Aber auch Hilfsorganisationen, die Bundeswehr oder Logistikunternehmen können bei der Organisation und den Betrieb vor Ort helfen.

 

Muss ich mich impfen lassen?

Nein, eine Impfpflicht besteht nicht. Die Impfung ist freiwillig.

 

Gibt es medizinische Indikationen, die eine Impfung nicht möglich machen?

Bei einem fiebrigen Infekt (über 38,5°C) sollte auf eine Impfung verzichtet werden. Zudem wird der Impfstoff zunächst nicht für Kinder und Jugendliche unter 16 Jahren zugelassen werden. Da noch nicht ausreichende Erfahrungen vorliegen, ist die Impfung in der Schwangerschaft und Stillzeit derzeit nicht empfohlen. Auch bei einer Überempfindlichkeit gegenüber einem Impfstoffbestandteil ist das Risiko erhöht. Sogenannte Kontraindikationen für eine Impfung und Allergien sollten Sie dem Arzt beim Aufklärungsgespräch im Impfzentrum bzw. mit dem mobilen Impfteam vor der Impfung mitteilen.

 

Kann/Darf man sich impfen lassen, wenn man bereits eine SARS-CoV-2 Infektion überstanden hat?

Grundsätzlich ist davon auszugehen, dass man nach einer COVID-19 Erkrankung immun ist. Wie lange die Schutzwirkung anhält, ist jedoch noch nicht abschließend geklärt. Wenn Sie bereits erkrankt waren, ist eine Impfung deshalb erst einmal nicht notwendig. Bei unbemerkt durchgemachter Infektion ist eine Impfung jedoch nicht schädlich.

 

Muss ich nach der Impfung im Impfzentrum bleiben, wenn ja wie lange?

Ja, in einem gesonderten Wartebereich bleiben Sie nach der Impfung zur Sicherheit noch bis zu 30 Minuten unter medizinischer Beobachtung. Planen Sie also entsprechend Zeit beim Impftermin ein. Sollte es zu einer unwahrscheinlichen allergischen Reaktion kommen, kann dies direkt vor Ort behandelt werden.

 

Bin ich nach einer Impfung auch davor geschützt, andere anzustecken?

Der Impfschutz greift circa zwei bis drei Wochen nach der zweiten Impfung - und auch danach sind Sie weiterhin aufgefordert, die AHA+L-Regelungen einzuhalten.
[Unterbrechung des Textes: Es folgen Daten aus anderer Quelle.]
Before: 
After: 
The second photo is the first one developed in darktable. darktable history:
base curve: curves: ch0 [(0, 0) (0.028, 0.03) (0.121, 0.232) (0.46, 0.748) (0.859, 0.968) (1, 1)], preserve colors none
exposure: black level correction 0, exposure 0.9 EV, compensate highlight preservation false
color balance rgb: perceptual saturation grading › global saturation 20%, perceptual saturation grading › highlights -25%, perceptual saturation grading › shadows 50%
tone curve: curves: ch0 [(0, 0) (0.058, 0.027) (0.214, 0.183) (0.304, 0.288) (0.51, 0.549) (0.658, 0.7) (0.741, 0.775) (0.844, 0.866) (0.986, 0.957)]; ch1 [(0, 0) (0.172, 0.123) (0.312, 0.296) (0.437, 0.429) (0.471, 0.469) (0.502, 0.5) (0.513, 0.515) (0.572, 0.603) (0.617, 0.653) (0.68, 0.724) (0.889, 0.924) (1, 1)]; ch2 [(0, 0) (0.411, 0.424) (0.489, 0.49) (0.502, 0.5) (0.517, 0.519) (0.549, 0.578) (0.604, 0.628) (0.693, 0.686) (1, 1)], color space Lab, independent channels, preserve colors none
Trotz Immunität können Sie das Virus möglicherweise noch übertragen - die Regelungen gelten vorerst also weiterhin, zum Schutz aller.

 

Wie kann man ein mobiles Impfteam anfordern?
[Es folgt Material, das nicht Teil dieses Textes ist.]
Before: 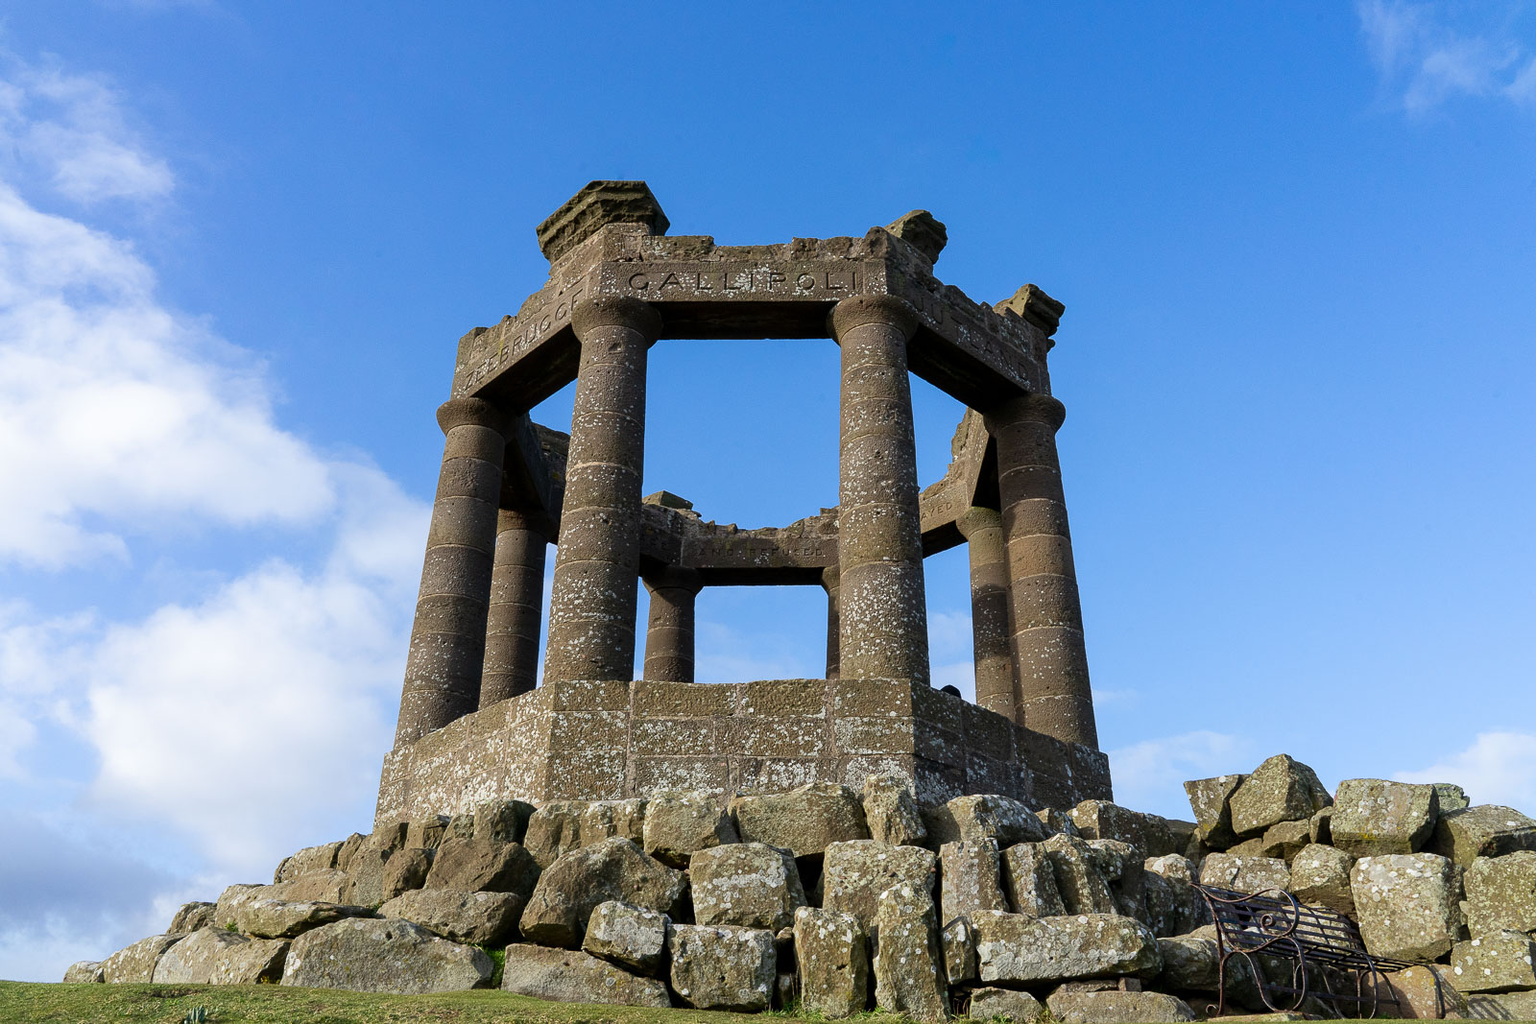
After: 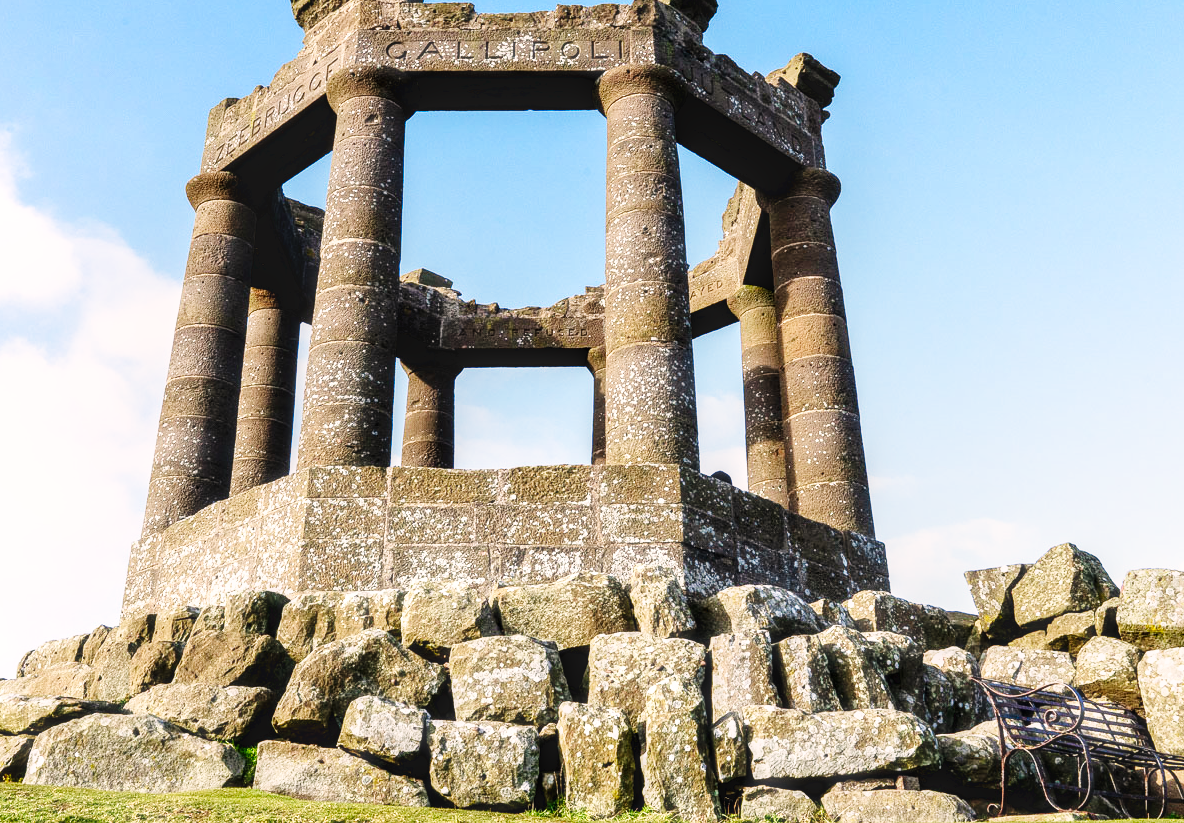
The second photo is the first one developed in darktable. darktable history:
contrast equalizer: y [[0.526, 0.53, 0.532, 0.532, 0.53, 0.525], [0.5 ×6], [0.5 ×6], [0 ×6], [0 ×6]]
base curve: curves: ch0 [(0, 0.003) (0.001, 0.002) (0.006, 0.004) (0.02, 0.022) (0.048, 0.086) (0.094, 0.234) (0.162, 0.431) (0.258, 0.629) (0.385, 0.8) (0.548, 0.918) (0.751, 0.988) (1, 1)], preserve colors none
local contrast: on, module defaults
haze removal: strength -0.1, adaptive false
white balance: red 1.009, blue 0.985
crop: left 16.871%, top 22.857%, right 9.116%
color correction: highlights a* 3.22, highlights b* 1.93, saturation 1.19
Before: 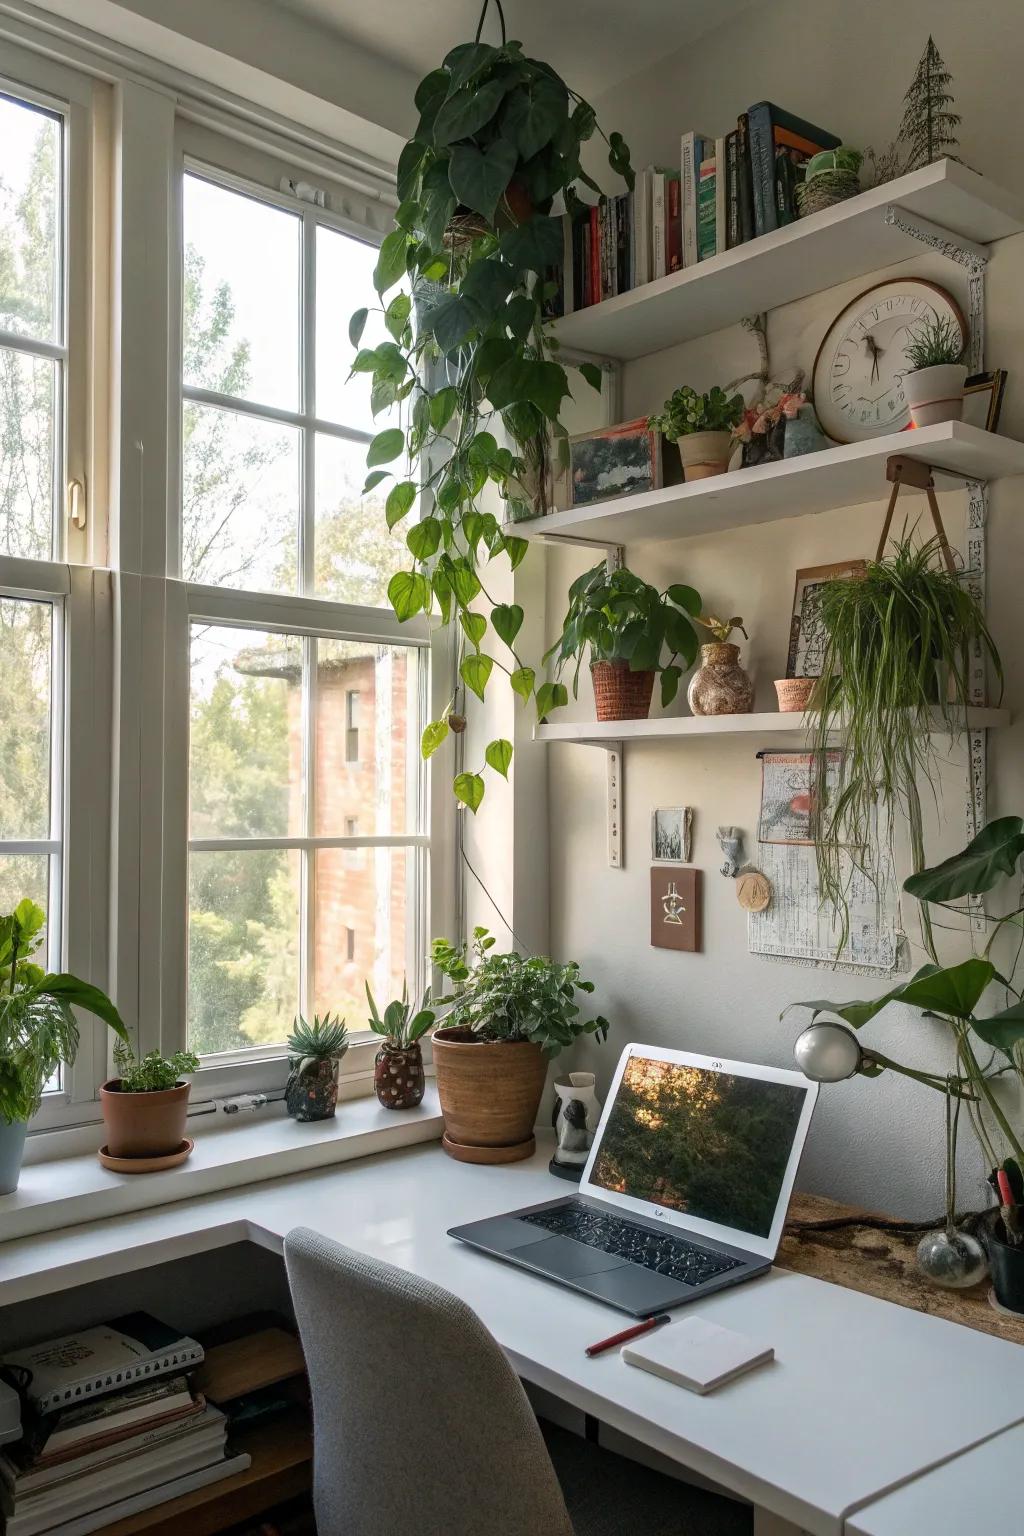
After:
Die mobilen Impfteams sind organisatorisch an die jeweiligen Impfzentren angebunden. Die mobilen Impfteams suchen nach vorheriger Terminabsprache aktiv die Alten- und Pflegeeinrichtungen auf, um die dort lebenden Personen vor Ort zu impfen. Auch hierbei handelt es sich um ein Impfangebot, die Impfung ist freiwillig.
Zunächst werden Alten- und Pflegeheime aufgesucht, und vor Ort geimpft. Auch das Personal kann dabei mit geimpft werden. Aufgrund der begrenzten Verfügbarkeit des Impfstoffs zu Beginn der Impfungen muss priorisiert werden. Aufsuchende Impfungen bei pflegebedürftigen Menschen in der eigenen Häuslichkeit sind derzeit aufgrund der begrenzten Verfügbarkeit des Impfstoffs noch nicht möglich. In der eigenen Häuslichkeit ist jedoch auch das Ansteckungsrisiko deutlich geringer als in einem Alten- oder Pflegeheim.